((

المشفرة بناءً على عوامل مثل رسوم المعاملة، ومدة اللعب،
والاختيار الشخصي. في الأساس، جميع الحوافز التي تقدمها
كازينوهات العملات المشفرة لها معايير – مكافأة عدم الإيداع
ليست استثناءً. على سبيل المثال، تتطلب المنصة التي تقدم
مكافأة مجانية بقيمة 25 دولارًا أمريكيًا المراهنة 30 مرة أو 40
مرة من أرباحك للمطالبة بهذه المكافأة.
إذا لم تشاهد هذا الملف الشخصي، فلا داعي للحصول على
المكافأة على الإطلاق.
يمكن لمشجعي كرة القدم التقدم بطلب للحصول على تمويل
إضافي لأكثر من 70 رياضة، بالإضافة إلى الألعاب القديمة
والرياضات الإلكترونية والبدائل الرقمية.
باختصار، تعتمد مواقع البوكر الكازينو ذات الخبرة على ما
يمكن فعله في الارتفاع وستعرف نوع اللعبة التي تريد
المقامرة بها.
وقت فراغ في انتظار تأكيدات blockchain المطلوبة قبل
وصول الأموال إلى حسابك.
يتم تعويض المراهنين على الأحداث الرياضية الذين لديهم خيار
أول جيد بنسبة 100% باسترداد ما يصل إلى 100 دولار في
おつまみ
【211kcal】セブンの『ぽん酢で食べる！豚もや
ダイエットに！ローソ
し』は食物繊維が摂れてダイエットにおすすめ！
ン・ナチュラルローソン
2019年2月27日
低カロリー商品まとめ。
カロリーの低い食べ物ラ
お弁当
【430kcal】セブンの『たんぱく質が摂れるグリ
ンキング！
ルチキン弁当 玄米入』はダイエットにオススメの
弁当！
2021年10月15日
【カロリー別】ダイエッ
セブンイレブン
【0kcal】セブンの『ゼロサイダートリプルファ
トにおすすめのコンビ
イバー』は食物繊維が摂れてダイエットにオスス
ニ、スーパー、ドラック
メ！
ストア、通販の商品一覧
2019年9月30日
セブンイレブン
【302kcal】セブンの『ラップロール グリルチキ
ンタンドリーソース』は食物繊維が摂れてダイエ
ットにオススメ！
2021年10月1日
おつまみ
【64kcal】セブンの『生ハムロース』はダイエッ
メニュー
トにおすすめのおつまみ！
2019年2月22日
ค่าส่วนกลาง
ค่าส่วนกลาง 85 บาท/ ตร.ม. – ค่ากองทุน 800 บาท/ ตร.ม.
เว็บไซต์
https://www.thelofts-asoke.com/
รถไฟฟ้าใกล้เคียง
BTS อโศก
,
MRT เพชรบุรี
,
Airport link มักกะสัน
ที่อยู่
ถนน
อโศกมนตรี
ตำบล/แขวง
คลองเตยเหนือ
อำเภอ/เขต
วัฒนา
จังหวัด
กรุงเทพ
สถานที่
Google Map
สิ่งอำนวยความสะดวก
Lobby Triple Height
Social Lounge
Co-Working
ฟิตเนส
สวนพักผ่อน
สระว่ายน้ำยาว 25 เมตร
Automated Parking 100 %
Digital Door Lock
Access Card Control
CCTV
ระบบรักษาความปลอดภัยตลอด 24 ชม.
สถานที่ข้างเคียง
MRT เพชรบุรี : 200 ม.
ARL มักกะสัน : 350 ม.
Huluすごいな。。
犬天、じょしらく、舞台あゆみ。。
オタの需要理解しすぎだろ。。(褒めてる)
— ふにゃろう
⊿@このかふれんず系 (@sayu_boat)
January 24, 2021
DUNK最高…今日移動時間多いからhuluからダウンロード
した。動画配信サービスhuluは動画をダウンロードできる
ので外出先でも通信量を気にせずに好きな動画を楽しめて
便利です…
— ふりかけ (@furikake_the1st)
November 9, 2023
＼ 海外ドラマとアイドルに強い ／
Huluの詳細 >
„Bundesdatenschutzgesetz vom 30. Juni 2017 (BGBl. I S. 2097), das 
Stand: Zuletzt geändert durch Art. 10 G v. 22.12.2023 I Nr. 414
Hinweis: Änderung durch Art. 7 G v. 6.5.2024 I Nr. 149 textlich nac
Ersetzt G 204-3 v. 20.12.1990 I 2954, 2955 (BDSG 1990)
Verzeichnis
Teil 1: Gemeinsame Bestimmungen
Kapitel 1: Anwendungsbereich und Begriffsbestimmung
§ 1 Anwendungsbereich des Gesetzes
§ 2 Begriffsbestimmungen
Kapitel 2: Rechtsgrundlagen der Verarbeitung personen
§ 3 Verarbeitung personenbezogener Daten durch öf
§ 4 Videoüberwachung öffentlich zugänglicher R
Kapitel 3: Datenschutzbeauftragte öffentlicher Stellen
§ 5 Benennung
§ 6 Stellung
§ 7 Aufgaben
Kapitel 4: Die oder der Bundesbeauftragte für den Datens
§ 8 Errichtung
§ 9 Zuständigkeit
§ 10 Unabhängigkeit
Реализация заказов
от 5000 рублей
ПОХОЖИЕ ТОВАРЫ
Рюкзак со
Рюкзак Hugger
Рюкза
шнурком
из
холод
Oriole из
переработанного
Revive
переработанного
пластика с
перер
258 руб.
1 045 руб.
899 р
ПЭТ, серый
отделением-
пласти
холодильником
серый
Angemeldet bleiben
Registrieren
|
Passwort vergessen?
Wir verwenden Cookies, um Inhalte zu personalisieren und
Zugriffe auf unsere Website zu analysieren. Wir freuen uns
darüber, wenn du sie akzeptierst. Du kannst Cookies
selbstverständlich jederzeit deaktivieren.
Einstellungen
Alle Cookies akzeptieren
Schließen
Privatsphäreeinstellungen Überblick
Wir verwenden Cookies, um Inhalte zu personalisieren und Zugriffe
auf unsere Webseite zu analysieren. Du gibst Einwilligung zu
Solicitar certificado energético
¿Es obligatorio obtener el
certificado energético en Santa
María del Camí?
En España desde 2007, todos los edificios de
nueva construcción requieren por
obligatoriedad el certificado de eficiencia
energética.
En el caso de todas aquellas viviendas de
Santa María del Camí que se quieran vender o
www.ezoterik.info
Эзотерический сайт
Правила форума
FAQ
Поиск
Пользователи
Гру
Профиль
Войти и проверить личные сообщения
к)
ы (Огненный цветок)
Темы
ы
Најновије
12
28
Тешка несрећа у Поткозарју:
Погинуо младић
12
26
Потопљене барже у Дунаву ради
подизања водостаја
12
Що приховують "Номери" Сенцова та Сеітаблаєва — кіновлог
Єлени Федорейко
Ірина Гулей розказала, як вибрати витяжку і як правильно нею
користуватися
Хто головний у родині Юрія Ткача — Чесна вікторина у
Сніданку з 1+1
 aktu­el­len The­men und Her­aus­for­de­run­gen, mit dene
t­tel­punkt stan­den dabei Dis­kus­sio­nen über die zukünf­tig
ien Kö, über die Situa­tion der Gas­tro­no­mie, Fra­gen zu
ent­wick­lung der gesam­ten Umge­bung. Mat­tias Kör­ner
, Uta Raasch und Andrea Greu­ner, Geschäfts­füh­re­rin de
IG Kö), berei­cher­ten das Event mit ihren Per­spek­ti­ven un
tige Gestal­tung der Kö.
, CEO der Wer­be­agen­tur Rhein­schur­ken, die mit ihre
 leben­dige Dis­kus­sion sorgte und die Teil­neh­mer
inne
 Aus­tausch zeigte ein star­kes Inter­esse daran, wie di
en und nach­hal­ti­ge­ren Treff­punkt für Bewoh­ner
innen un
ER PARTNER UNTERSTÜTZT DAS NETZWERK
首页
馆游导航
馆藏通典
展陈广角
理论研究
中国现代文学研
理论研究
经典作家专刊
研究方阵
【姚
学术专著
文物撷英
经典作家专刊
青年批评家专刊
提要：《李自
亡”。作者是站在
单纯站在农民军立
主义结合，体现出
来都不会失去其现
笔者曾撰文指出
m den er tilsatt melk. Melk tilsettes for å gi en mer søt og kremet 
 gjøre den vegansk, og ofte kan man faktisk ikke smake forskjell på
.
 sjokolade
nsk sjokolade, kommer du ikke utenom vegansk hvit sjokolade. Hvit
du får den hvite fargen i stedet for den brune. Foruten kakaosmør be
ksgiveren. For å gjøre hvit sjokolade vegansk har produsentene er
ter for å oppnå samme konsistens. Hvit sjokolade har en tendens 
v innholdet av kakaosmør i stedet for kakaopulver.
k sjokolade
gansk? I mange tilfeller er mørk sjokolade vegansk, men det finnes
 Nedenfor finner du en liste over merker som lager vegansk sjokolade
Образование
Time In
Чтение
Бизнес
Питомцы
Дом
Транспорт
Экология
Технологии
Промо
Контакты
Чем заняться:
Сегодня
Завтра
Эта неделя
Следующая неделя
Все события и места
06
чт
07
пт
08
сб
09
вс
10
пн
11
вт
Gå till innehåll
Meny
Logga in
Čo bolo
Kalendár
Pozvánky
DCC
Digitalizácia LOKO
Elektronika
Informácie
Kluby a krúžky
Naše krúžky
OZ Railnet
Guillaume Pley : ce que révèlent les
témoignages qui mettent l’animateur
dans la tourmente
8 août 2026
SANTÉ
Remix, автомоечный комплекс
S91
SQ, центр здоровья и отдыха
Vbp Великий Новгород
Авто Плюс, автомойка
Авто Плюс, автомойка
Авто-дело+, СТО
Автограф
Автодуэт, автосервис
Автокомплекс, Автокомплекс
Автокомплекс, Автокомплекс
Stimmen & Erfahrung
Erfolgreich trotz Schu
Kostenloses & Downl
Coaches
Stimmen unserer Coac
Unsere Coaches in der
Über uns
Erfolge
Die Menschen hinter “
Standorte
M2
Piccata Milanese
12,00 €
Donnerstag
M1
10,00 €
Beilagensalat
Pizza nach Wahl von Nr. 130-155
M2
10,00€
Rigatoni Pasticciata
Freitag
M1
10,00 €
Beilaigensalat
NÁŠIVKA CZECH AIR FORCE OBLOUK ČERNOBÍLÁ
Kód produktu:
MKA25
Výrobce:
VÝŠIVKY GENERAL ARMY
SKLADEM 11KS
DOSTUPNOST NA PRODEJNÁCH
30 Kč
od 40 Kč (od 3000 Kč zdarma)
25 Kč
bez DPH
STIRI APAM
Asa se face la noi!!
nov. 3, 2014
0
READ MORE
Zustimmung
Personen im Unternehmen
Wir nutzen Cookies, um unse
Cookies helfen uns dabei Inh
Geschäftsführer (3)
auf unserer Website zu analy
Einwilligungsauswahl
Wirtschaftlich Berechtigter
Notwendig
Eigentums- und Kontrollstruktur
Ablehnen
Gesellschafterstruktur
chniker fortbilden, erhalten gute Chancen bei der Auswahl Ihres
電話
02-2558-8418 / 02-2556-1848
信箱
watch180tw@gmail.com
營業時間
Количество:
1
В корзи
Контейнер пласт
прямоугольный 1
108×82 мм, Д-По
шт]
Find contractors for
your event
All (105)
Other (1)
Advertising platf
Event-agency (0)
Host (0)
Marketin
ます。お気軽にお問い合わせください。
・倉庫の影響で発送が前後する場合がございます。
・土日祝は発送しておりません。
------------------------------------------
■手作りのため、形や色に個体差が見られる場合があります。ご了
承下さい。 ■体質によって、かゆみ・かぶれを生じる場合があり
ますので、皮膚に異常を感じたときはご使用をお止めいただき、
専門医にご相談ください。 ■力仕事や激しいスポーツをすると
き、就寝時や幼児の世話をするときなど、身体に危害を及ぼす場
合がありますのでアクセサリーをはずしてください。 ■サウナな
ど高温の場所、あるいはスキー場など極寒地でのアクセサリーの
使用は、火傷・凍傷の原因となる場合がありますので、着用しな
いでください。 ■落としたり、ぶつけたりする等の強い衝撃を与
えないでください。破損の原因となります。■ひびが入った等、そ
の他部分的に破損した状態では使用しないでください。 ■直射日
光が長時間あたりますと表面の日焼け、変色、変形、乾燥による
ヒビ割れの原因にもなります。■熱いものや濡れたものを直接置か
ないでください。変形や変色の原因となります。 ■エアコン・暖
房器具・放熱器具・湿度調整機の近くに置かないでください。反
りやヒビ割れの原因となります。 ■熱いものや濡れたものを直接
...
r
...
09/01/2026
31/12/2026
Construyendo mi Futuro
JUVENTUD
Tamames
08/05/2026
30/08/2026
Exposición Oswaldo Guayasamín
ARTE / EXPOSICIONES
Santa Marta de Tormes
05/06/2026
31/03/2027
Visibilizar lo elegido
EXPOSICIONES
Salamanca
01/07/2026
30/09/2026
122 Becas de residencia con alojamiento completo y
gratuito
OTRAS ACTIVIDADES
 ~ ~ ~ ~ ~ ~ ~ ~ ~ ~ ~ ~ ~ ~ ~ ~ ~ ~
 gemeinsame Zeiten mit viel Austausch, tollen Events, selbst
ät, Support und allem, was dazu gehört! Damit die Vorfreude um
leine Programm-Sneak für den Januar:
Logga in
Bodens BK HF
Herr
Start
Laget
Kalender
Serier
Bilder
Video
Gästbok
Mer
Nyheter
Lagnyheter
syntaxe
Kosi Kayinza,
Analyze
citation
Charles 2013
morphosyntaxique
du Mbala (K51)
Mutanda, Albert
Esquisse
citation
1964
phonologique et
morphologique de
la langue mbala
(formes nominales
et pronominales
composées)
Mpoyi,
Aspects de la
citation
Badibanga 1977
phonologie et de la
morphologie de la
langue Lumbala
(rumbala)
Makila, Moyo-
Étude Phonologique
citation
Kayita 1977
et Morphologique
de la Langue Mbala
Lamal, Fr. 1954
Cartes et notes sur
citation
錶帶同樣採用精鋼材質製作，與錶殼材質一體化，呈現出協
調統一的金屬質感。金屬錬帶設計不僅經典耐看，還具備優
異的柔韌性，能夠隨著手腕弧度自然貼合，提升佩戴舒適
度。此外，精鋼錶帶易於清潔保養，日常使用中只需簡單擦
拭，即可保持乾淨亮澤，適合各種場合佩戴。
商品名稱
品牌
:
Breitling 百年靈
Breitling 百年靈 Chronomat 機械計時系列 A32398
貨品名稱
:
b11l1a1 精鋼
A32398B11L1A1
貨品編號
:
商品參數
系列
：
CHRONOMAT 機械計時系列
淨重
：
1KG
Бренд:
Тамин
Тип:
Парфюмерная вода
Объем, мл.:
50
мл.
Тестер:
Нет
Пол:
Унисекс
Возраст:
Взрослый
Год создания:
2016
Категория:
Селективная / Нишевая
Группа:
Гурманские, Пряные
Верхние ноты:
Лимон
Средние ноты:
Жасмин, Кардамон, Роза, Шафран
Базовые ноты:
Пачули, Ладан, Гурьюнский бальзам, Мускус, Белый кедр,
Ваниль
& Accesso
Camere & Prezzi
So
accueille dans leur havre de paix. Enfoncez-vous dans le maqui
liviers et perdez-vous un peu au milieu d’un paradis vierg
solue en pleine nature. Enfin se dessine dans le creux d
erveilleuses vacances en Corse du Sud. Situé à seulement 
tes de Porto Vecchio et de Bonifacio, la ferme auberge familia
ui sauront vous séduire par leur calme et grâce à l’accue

))

→ What you need to do
Write out, exactly and with nothing else, the lines of the listing above from its first line through the line with "2021年10月15日".

→ Result
المشفرة بناءً على عوامل مثل رسوم المعاملة، ومدة اللعب،
والاختيار الشخصي. في الأساس، جميع الحوافز التي تقدمها
كازينوهات العملات المشفرة لها معايير – مكافأة عدم الإيداع
ليست استثناءً. على سبيل المثال، تتطلب المنصة التي تقدم
مكافأة مجانية بقيمة 25 دولارًا أمريكيًا المراهنة 30 مرة أو 40
مرة من أرباحك للمطالبة بهذه المكافأة.
إذا لم تشاهد هذا الملف الشخصي، فلا داعي للحصول على
المكافأة على الإطلاق.
يمكن لمشجعي كرة القدم التقدم بطلب للحصول على تمويل
إضافي لأكثر من 70 رياضة، بالإضافة إلى الألعاب القديمة
والرياضات الإلكترونية والبدائل الرقمية.
باختصار، تعتمد مواقع البوكر الكازينو ذات الخبرة على ما
يمكن فعله في الارتفاع وستعرف نوع اللعبة التي تريد
المقامرة بها.
وقت فراغ في انتظار تأكيدات blockchain المطلوبة قبل
وصول الأموال إلى حسابك.
يتم تعويض المراهنين على الأحداث الرياضية الذين لديهم خيار
أول جيد بنسبة 100% باسترداد ما يصل إلى 100 دولار في
おつまみ
【211kcal】セブンの『ぽん酢で食べる！豚もや
ダイエットに！ローソ
し』は食物繊維が摂れてダイエットにおすすめ！
ン・ナチュラルローソン
2019年2月27日
低カロリー商品まとめ。
カロリーの低い食べ物ラ
お弁当
【430kcal】セブンの『たんぱく質が摂れるグリ
ンキング！
ルチキン弁当 玄米入』はダイエットにオススメの
弁当！
2021年10月15日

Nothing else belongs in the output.